CDC’s study was carried out in nine clinics around the country and in Puerto Rico. Each surveyed family had a child who was at least 6 months old and its mother infected with HIV. During a clinic visit, researchers asked the primary caregiver of each child, which 80 percent of the time was the mom, about a host of issues, including whether the child received pre-chewed food.

A 2008 Pediatrics paper had indicated rates of premastication in the United States might be as high as 14 percent. The new study finds the rate at least twice as high among caregivers of at-risk children in the 154 households it surveyed.

Eighty percent of those surveyed had been the child’s biological mothers. But regardless of who the primary caregiver was, younger individuals proved most likely to share food from their mouth. Some 44 percent of caregivers under 20 premasticated a baby’s food compared to just 13 percent of caregivers who were at least twice that age. The frequency of offering kids pre-chewed foods was almost twice as high among black caregivers as among non-blacks (although at 66 percent, blacks were also over-represented among the surveyed caregivers).

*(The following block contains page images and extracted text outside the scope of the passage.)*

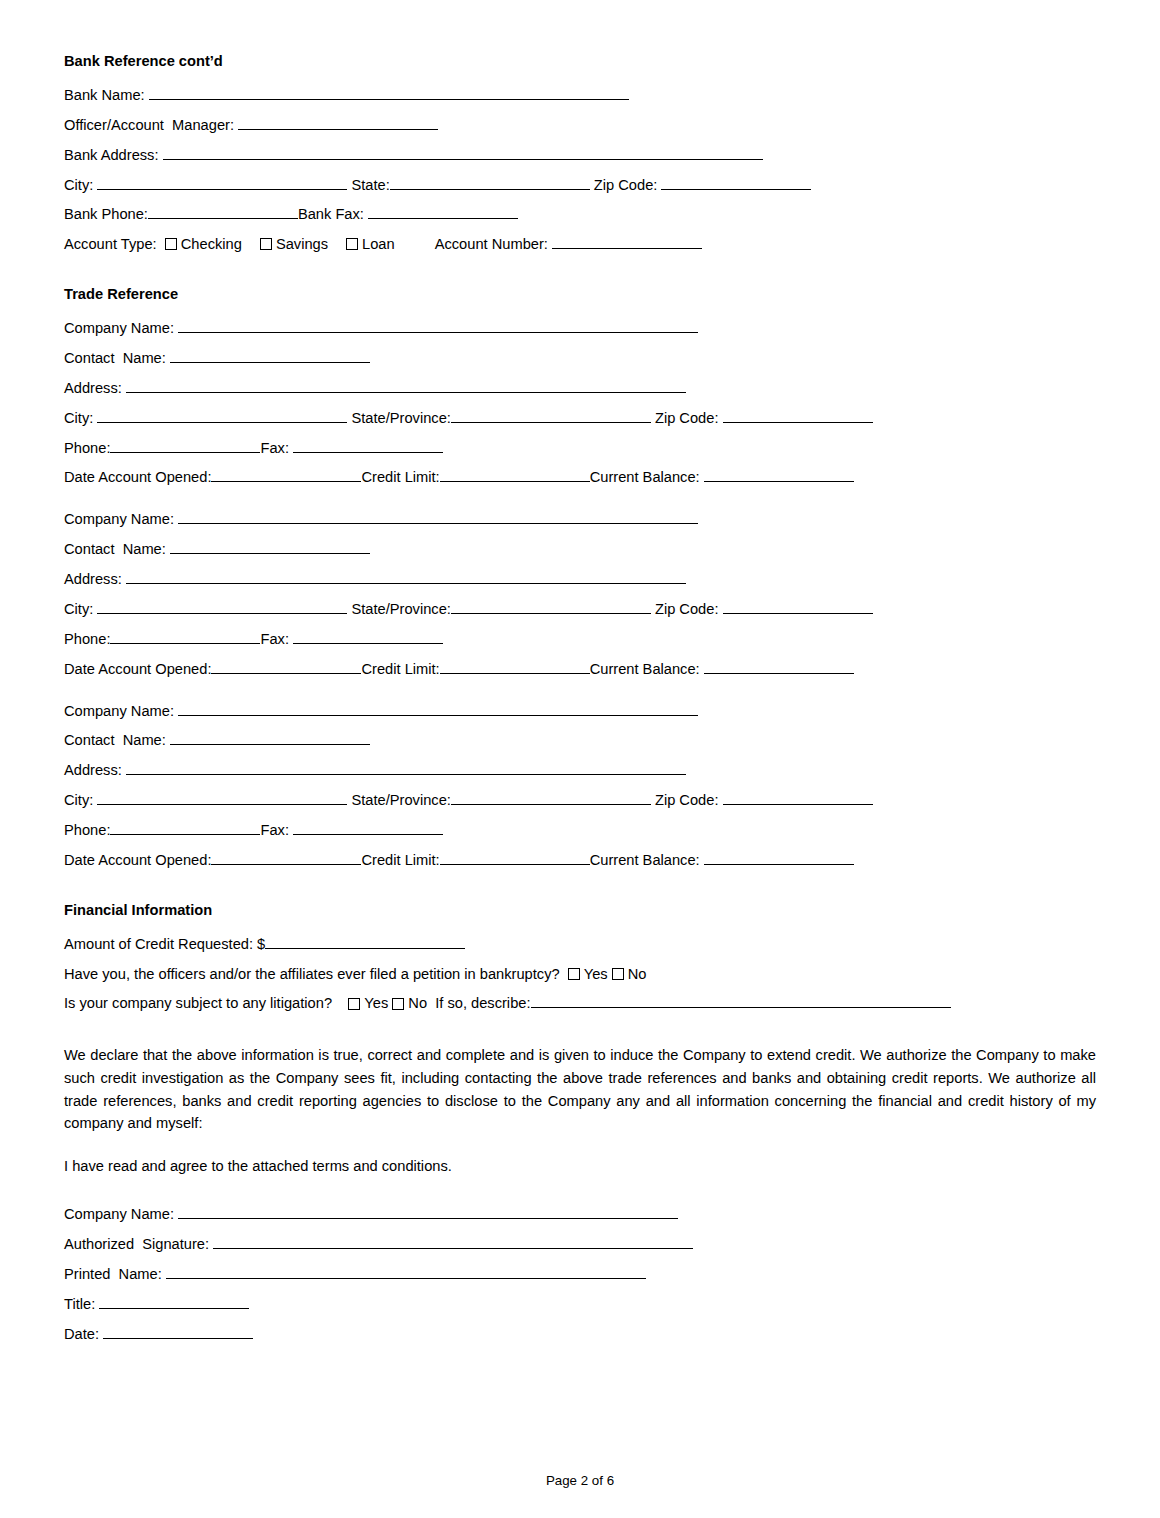Bank Reference cont’d
Bank Name:
Officer/Account Manager:
Bank Address:
City: State: Zip Code:
Bank Phone: Bank Fax:
Account Type: Checking Savings Loan Account Number:
Trade Reference
Company Name:
Contact Name:
Address:
City: State/Province: Zip Code:
Phone: Fax:
Date Account Opened: Credit Limit: Current Balance:
Company Name:
Contact Name:
Address:
City: State/Province: Zip Code:
Phone: Fax:
Date Account Opened: Credit Limit: Current Balance:
Company Name:
Contact Name:
Address:
City: State/Province: Zip Code:
Phone: Fax:
Date Account Opened: Credit Limit: Current Balance:
Financial Information
Amount of Credit Requested: $
Have you, the officers and/or the affiliates ever filed a petition in bankruptcy? Yes No
Is your company subject to any litigation? Yes No If so, describe:
We declare that the above information is true, correct and complete and is given to induce the Company to extend credit. We authorize the Company to make such credit investigation as the Company sees fit, including contacting the above trade references and banks and obtaining credit reports. We authorize all trade references, banks and credit reporting agencies to disclose to the Company any and all information concerning the financial and credit history of my company and myself:
I have read and agree to the attached terms and conditions.
Company Name:
Authorized Signature:
Printed Name:
Title:
Date:
Page 2 of 6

“Similar prevalences of premastication were found regardless of the sex of the child and the primary caregiver’s country of origin, education level, and income,” report Natella Y. Rakhmanina of Children’s National Medical Center in Washington D.C. and her colleagues in the March 11 Morbidity and Mortality Weekly Report.

When asked why people shared their food, premasticators said a child had begged for it, that the adult didn’t want a child to choke or that it was just a common family practice. Not all foods were pre-chewed (meat, fish and fruits most commonly were), and most adults that adhered to the practice did it only a few days a week. However, some began sharing food with babies as young as one month old and continued doing so until a child was over a year old (sometimes as old as 3).

An estimated 13 percent of HIV infections among children 12 and under develop after birth, often from unknown sources, CDC notes. Clearly, this is likely to be an underreported source.

As part of the new study, CDC cautioned caregivers after the survey was over about risks of HIV transmission that pre-chewing can pose. But owing to how widespread the practice appears to be — even among adults who knew they were infected — CDC cautions that pediatricians make a point to regularly discuss the topic with parents and caregivers where at least one household member is infected with the virus. The new data also point to a need for targeting prevention messages at moms who are especially young, CDC says.

Of course, fear of HIV shouldn’t be the only reason to steer clear of this practice. Plenty of other germs can also be shed by saliva, including those responsible for cold sores, hepatitis infections, dental cavities and stomach ulcers.

Janet Raloff is the Editor, Digital of Science News Explores, a daily online magazine for middle school students. She started at Science News in 1977 as the environment and policy writer, specializing in toxicology. To her never-ending surprise, her daughter became a toxicologist.